• _Source material_
↓

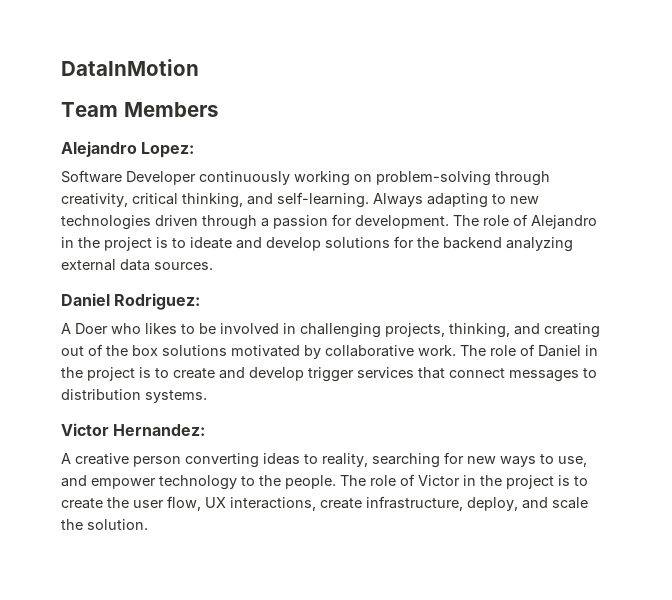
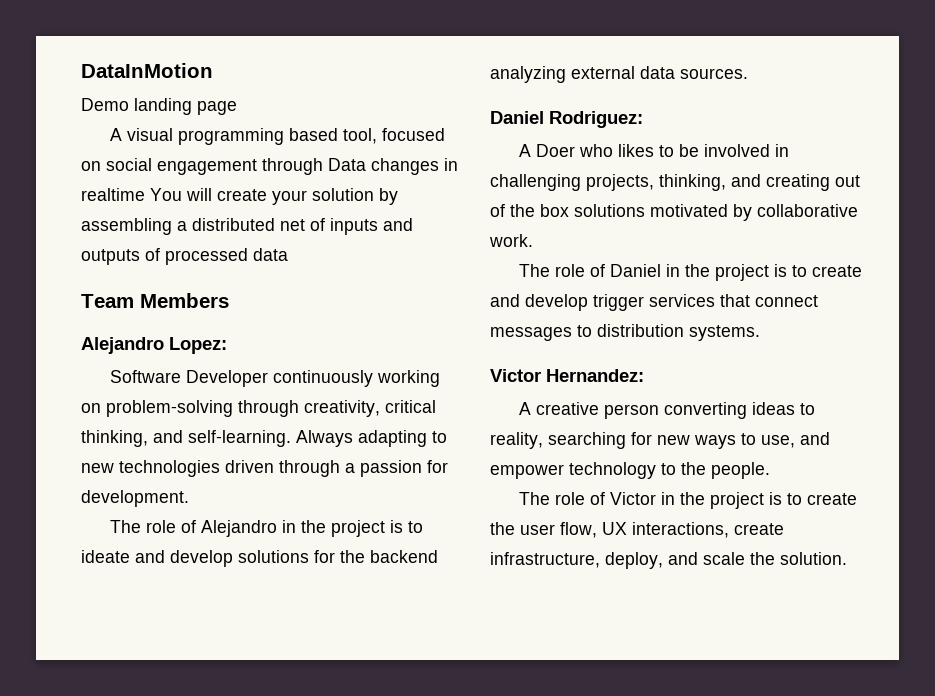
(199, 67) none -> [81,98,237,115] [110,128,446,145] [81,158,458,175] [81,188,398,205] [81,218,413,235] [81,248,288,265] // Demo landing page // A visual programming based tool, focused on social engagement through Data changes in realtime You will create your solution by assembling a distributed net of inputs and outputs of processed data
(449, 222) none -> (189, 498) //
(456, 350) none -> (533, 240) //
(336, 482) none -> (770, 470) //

↑
↓

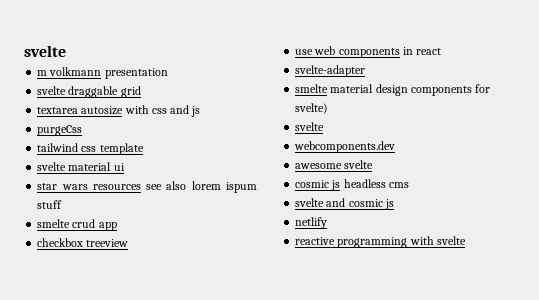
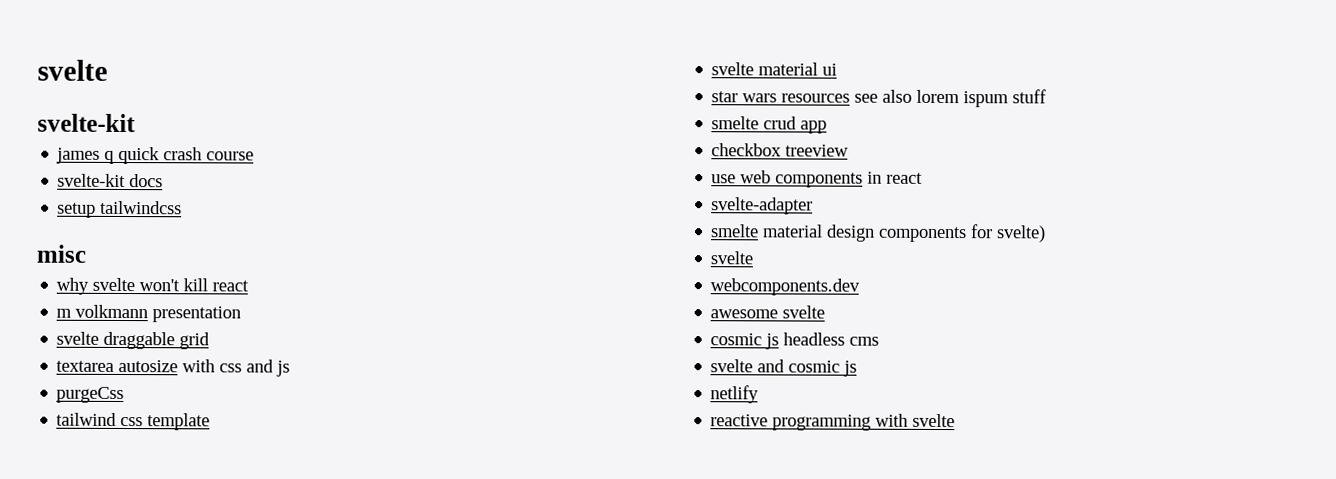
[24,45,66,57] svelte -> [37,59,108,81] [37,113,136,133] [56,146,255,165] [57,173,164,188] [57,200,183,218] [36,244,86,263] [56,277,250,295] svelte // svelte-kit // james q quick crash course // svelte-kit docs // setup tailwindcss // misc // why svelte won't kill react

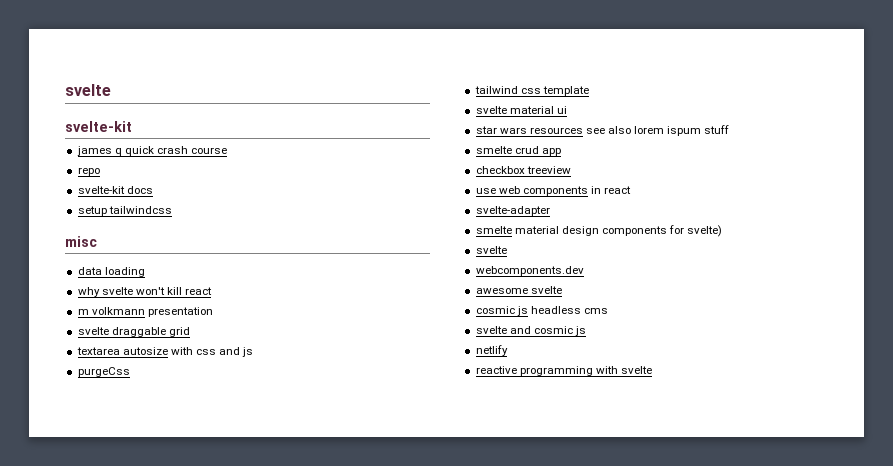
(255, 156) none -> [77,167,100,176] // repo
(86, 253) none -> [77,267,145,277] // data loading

↑
↓

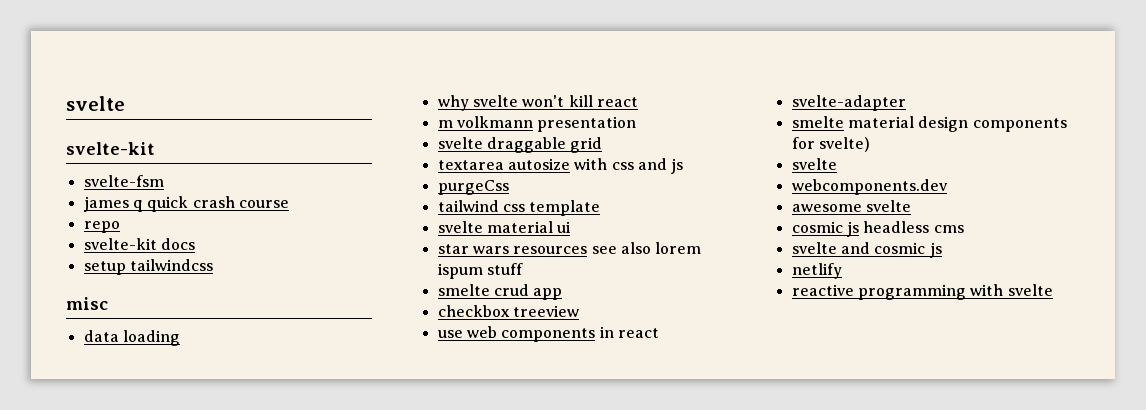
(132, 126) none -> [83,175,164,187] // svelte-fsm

↑

• _Written task_
Print the lines above from the one with "(199, 67) none" through the one with "(336, 482) none -> (770, 470) //", both included, exactly as written and nothing more.

• _Problem solution_
(199, 67) none -> [81,98,237,115] [110,128,446,145] [81,158,458,175] [81,188,398,205] [81,218,413,235] [81,248,288,265] // Demo landing page // A visual programming based tool, focused on social engagement through Data changes in realtime You will create your solution by assembling a distributed net of inputs and outputs of processed data
(449, 222) none -> (189, 498) //
(456, 350) none -> (533, 240) //
(336, 482) none -> (770, 470) //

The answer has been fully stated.